Monbiot believes it will take a few years before this technology is dispatchable to farmers on the ground. “Part of the purpose of building the database is to deliver meaningful results from a very wide range of soil types, and that takes time to accumulate,” he told AgTechNavigator. “Simultaneously, we’re working on ensuring the tech is immediately useful and intelligible, and to reduce costs to the absolute minimum. I think the minimum time before it will be generally available to farmers is around five years. We definitely need to scale up both funding and partnerships. Building out on this scale will not be cheap.”

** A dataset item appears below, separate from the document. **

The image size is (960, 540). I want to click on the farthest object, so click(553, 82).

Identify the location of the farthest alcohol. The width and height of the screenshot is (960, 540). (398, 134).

Ensuring actionable data for farmers
A big part of the project is ensuring the data will be understood and actionable for farmers. “The hope, eventually, is that – assuming, as we expect, that we can make use of the accelerometers in phones – we can deliver this through an app, which would pair data from the farmer’s soil with agronomic advice,” Monbiot said. “If not, we will develop alternatives, with the aim of making them just as easy and intelligible.”
He believes farmers will need minimal skills to gather and upload usable data. “In the ideal scenario, a read-out would tell farmers: “your soil is compacted in this corner of the field, but not over there, your average topsoil depth is w, your moisture content is x, your soil carbon is y and your connected porosity is z. You might wish to consider the following treatments …”
Typical savings in terms of inputs, water, energy are expected to vary greatly from one situation to the next. “Some farmers, especially in poorer parts of the world, might need to raise their inputs, so the saving in such cases would be a relative one: the difference between what they would have applied and the more precise approach the program can offer. Others are likely to make absolute savings.”
‘Seismology works anywhere there’s solid ground – but building the database is key’
Meanwhile, the method looks promising in any conditions and is not expected to be hampered by stony soils, saline soils, high shrink-swell clays or frozen ground. “As long as you have a solid medium, seismology can be applied,” Monbiot said. “Obviously, to be useful to farmers faced with these conditions, we will need to populate the database with soils subject to them. So, the utility will depend on the database, and the database will expand as the utility grows. Obviously, that means there is a hump to get over in the early stages, and we will rely, as we have done so far, on the goodwill of farmers and other managers, who want to see the project succeed. But then we hope, the roll-out should start to snowball.”
Dr Andy Jarvis, director of Future of Food at the Bezos Earth Fund, added: “Anyone who’s ever dug a soil pit knows how hard it is to understand what’s happening below the surface. The Earth Rover Project team found a way to read that hidden world without tearing it apart, and that opens possibilities we simply haven’t had before."